Jason Clarke is having a moment. Within a two-week span, he’ll star in Apple TV+ thriller series The Last Frontier (premiered Oct. 10), Hulu drama Murdaugh: Death in the Family (Oct. 15) and reunite with his Zero Dark Thirty director Kathryn Bigelow for her big Netflix film, A House of Dynamite, which hit select theaters on Oct. 10 and will debut on Netflix on Oct. 24.
What does this packed streaming schedule mean for Clarke? Mainly, he has to do a shitload of press — sorry Bo, add The Hollywood Reporter to that list.
It is the Murdaugh drama, the one in which the “Bo” term of endearment is used liberally, for which Clarke is doing most of these interviews. The Erin Lee Carr/Michael D. Fuller-created scripted series is a prestige-TV awards play, and Clarke — and his body — have earned your consideration. Clarke put on 40 pounds the hard way to play disbarred South Carolina attorney and convicted murderer Alex Murdaugh.

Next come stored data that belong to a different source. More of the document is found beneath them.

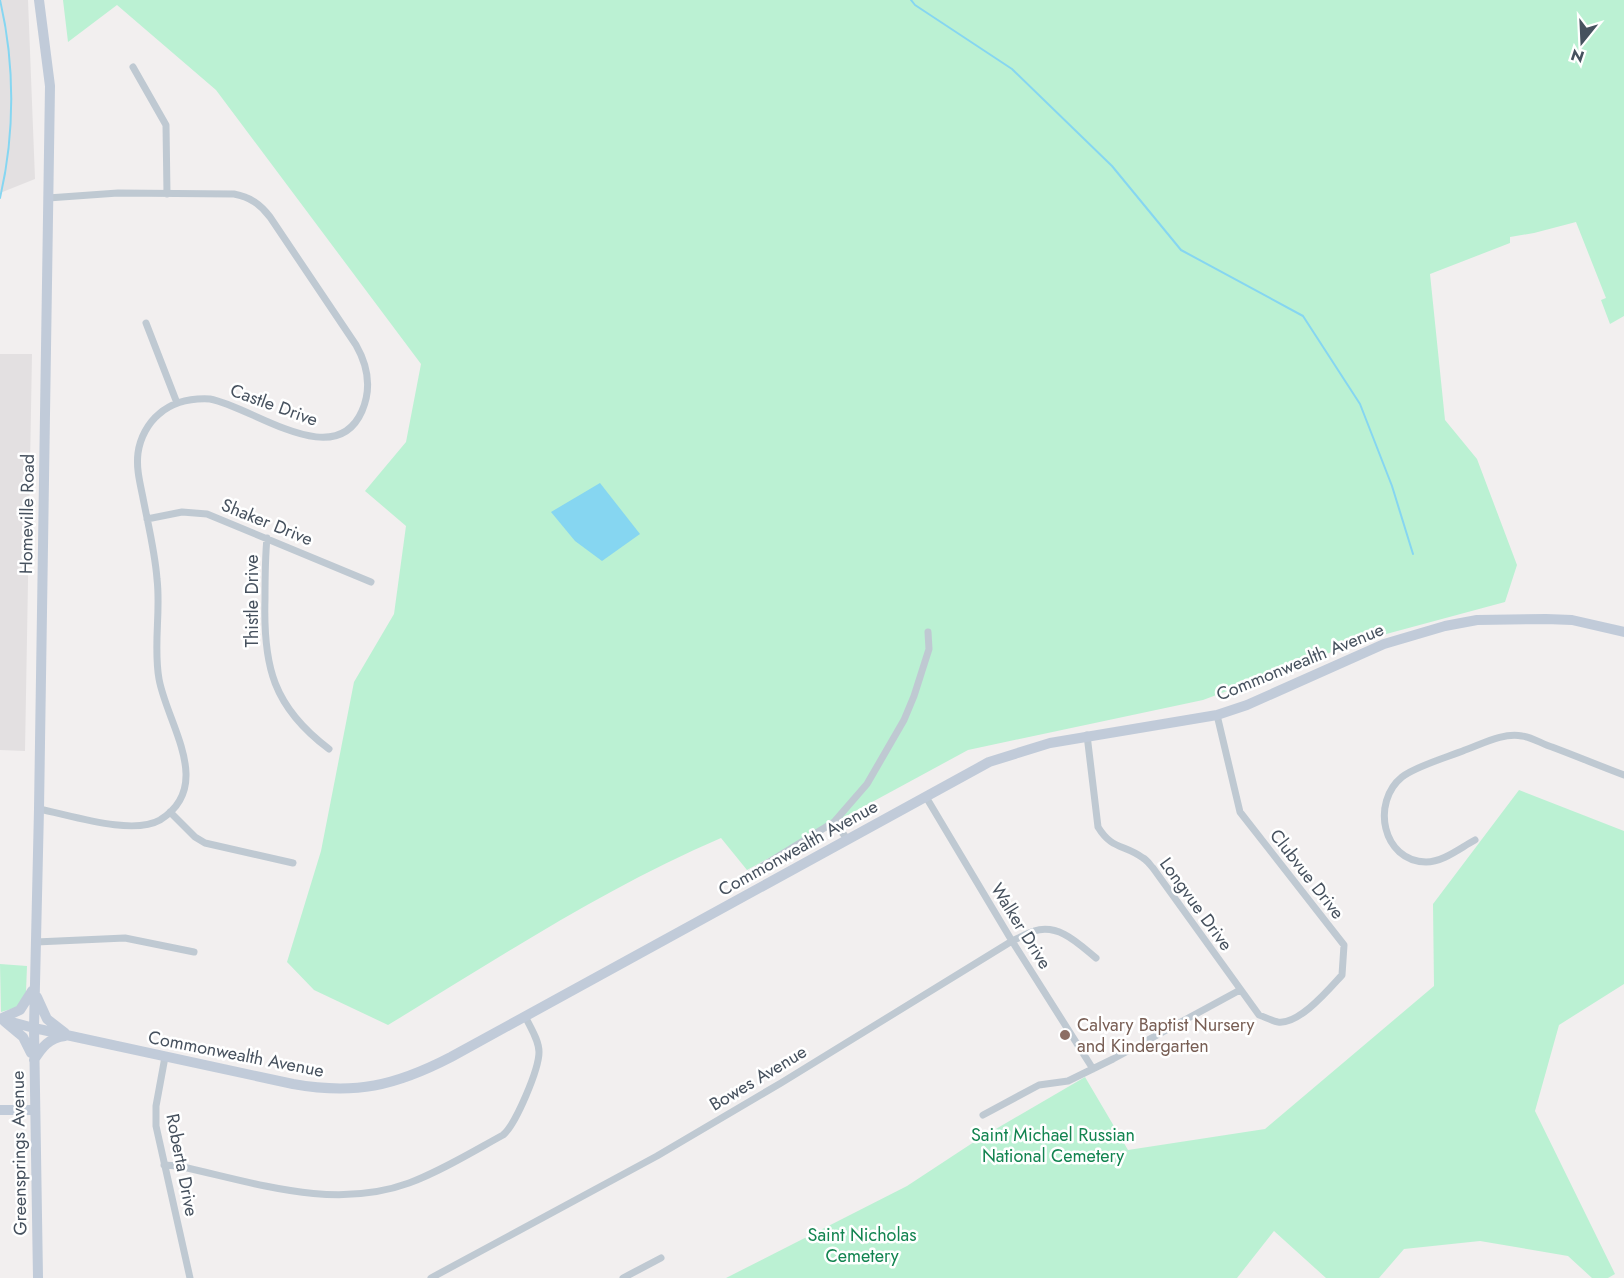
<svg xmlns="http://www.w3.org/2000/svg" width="1624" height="1278" font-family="Jost,sans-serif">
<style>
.education{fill:#e3e0e1}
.green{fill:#bbf1d3}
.water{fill:#86d6f1}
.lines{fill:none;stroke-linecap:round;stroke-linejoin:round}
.stream{stroke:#86d6f1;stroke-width:2}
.street{stroke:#bfc9d2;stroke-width:7}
.secondary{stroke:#c1cbd9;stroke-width:10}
.education-dot{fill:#8d6e63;stroke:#fff;stroke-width:2}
.labels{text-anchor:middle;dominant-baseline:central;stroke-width:5;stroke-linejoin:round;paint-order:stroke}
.street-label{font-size:18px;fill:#46515e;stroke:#fff}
.education-label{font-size:18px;fill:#785e54;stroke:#fff;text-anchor:start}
.park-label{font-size:18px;fill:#128450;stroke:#fff}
</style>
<rect width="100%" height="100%" fill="#f2efef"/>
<path class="education" d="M0,0h28l7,179 -35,14z
M0,354h32l-7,397 -25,-1z"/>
<path class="green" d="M63,0h1561v316l-14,8 -9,-24 5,-2 -30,-76 -42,11 -24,4v6l-80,31 15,146 32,39 40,106 -12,37 -141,38 -161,60 -235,50 -221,120 -26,-32c-117,50 -224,121 -333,187l-74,-35 -27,-28 34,-111 33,-169 40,-68 12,-88 -41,-35 41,-49 15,-78 -205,-274 -99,-85 -49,37z
M1519,790l105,41v153l-65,41 -24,86 80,163 -7,4h-16l-24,-22 -88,-15 -76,8 -25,29h-53l-52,-47 -37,47h-511l181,-92 70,-46 108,-63 43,73 137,-21 169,-143 -1,-82z
M0,964l27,2 -1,26 -8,15 -17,5z"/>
<path class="water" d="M600,483l40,51 -38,27 -27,-20 -24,-29z"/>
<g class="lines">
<path class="stream" d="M911,0l4,5 97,64 100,97 69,84 122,66 57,88 32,82 21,68
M0,198c15,-64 15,-134 0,-198"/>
<path class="street" d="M133,67l33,58 1,69
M146,323l31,80
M147,519l35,-7 25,2 164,68
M267,538c-2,20 -2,41 -2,61 -2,67 8,108 64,150
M1087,735l11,92c14,23 26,17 45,31 4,2 7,7 10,10l106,147c6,2 13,6 19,7 21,3 51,-33 64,-47l2,-30 -104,-133 -23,-97
M926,797l86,144 81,128
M39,809c31,6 93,27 121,11 55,-34 7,-96 -1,-141 -6,-33 2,-67 -2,-100 -2,-27 -9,-55 -14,-81 -3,-15 -7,-30 -5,-45 2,-15 10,-30 21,-39 15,-13 32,-16 51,-15 43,8 125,74 152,12 10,-23 6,-45 -6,-66l-86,-128c-10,-13 -20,-20 -36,-23l-116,-1 -70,5
M170,812l25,25 10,6 88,20
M848,840l-14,-18 33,-38 37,-64 10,-24 15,-47 -1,-17
M1475,840c-15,8 -32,22 -49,22 -44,-1 -55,-60 -24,-85 14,-11 46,-20 63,-27 17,-6 39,-18 57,-14 10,1 20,8 30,11 24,9 48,19 72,28
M751,873l83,-51
M36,942l89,-4 69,14
M165,1057l-9,49v20l34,152
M983,1115l56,-30 29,-4 45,-22 127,-69
M164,1165l14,1c75,16 155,45 231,17 32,-12 63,-31 94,-48 13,-11 36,-66 36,-83 0,-12 -9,-25 -14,-36
M431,1278l226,-122 124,-73 231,-142c7,-3 15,-8 22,-10 25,-8 45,13 62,27
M623,1278l38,-20"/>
<path class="secondary" d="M37,997l10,22 18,14
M0,1019l34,9 259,56c62,11 102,2 158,-27l538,-295 61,-19 167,-28 30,-10 137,-61 61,-18 32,-6 69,-1 26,1 52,12
M0,1019l20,-9 12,-19
M5,1022l18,15 8,16
M34,1060c8,-13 15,-22 31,-24
M0,1110h35
M38,1278l-4,-250 5,-219 11,-723 -11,-86"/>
</g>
<circle class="education-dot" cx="1065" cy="1035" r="6"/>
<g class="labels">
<g class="street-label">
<text transform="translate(274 405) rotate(20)">Castle Drive</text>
<text transform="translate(27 514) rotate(-89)">Homeville Road</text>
<text transform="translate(267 522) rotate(22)">Shaker Drive</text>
<text transform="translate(252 601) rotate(-90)">Thistle Drive</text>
<text transform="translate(1300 662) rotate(-22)">Commonwealth Avenue</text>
<text transform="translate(798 848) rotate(-29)">Commonwealth Avenue</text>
<text transform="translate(1307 874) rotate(52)">Clubvue Drive</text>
<text transform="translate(1196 904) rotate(54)">Longvue Drive</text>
<text transform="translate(1021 926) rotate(58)">Walker Drive</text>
<text transform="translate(236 1054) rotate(11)">Commonwealth Avenue</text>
<text transform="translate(758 1078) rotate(-31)">Bowes Avenue</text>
<text transform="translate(19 1153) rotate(-91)">Greensprings Avenue</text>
<text transform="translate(182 1165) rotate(79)">Roberta Drive</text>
</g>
<g class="education-label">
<text x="1077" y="1025">Calvary Baptist Nursery<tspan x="1077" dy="21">and Kindergarten</tspan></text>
</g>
<g class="park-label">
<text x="1053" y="1135">Saint Michael Russian<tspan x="1053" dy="21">National Cemetery</tspan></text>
<text x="862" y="1235">Saint Nicholas<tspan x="862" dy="21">Cemetery</tspan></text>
</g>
</g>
<g transform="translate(1582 42) rotate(198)" stroke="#ffffff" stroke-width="4.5" paint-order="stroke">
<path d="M0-4.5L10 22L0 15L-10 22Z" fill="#46515e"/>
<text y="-9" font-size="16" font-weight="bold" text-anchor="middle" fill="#46515e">N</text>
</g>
</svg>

“I remember going to dinners with him when we were in prep, and he just was just housing everything,” Fuller told The Hollywood Reporter. “He’s like, “Order some more of that,” or “Order some more of that,” you know? And like, “Does anybody want dessert?”
“I wore tracksuit pants for six months,” Clarke told THR. “Nothing else fit.”
The tracksuits masked (some of) the weight but not the fatigue, poor circulation and back pain. It was “unbearable,” Clarke said. “Your body can’t deal with it. You just kind of panic.”
It was all so uncomfortable, Clarke didn’t want to go out in public. The dyed-red eyebrows didn’t help.
“To watch Jason put on that hair every day, to do the makeup and the skin and everything — you look at the man and he’s almost, to me, unrecognizable,” Carr said. “So there would be some days where I was like, ‘My days are really hard.’ And then I look at him, and I was like, ‘Wooo! Alright, [at least] I’m not having to eat banana splits four times a day.’ Because you think you like it [until the second one].”
Clarke says he has since lost about 38 of those pounds — by the time this story publishes, perhaps more — by, primarily, “not eating much.” Like pretty much every weight loss journey, diet and exercise go hand in hand. That’s true here too, though Clarke says his doctor still doesn’t want him doing much cardio. The weight comes off before the cholesterol comes down.
“You destroy your metabolism,” Clarke said. “I’d finished The Last Frontier and I was in great shape. I had to destroy it. It was horrible.”
You’d need to be in great shape to do The Last Frontier, which is basically Con Air set in the Alaskan wilderness. And maybe a little crazy.
“Jason’s a lunatic!” the series’ co-creator Jon Bokenkamp told THR. “Riding horses, crashing snowmobiles, driving dogsleds on the side of a mountain … the guy’s a trooper and up for anything.”
It was a different kind of beating on the body.
“He took plenty of bruises during the action scenes but never once complained,” fellow co-creator Richard D’Ovidio told THR.
Well maybe he did a little bit when we spoke.
“Of course there’s injuries, dude!” Clarke said when I asked. “The shit hurts.”
Jason Clarke in The Last Frontier.
Apple TV+
The shit’s also appreciated by his fellow producers. (Oh yeah: Clarke also produces The Last Frontier and executive produces Murdaugh.)
“When he’s not throwing himself into the physical side of the job, he’s just a damned good actor and an incredible partner,” Bokenkamp added. “Jason wants everyone to succeed, which means there’s no room for drama. If we have an issue, we confront it head on, in scripts, on set, behind the scenes. That kind of no-nonsense mentality cuts right through all the nonsense and puts the focus on the work. I couldn’t have asked for a better partner.”
Jon, Richard is right there.
“Jason reminds me of those powerhouse actors from the 70s — guys like James Caan, Robert Duvall and Gene Hackman,” D’Ovidio said. “It was hard to find a note to give him, not because he wouldn’t take it, but because from the moment he stepped on set, he was Frank Remnick.”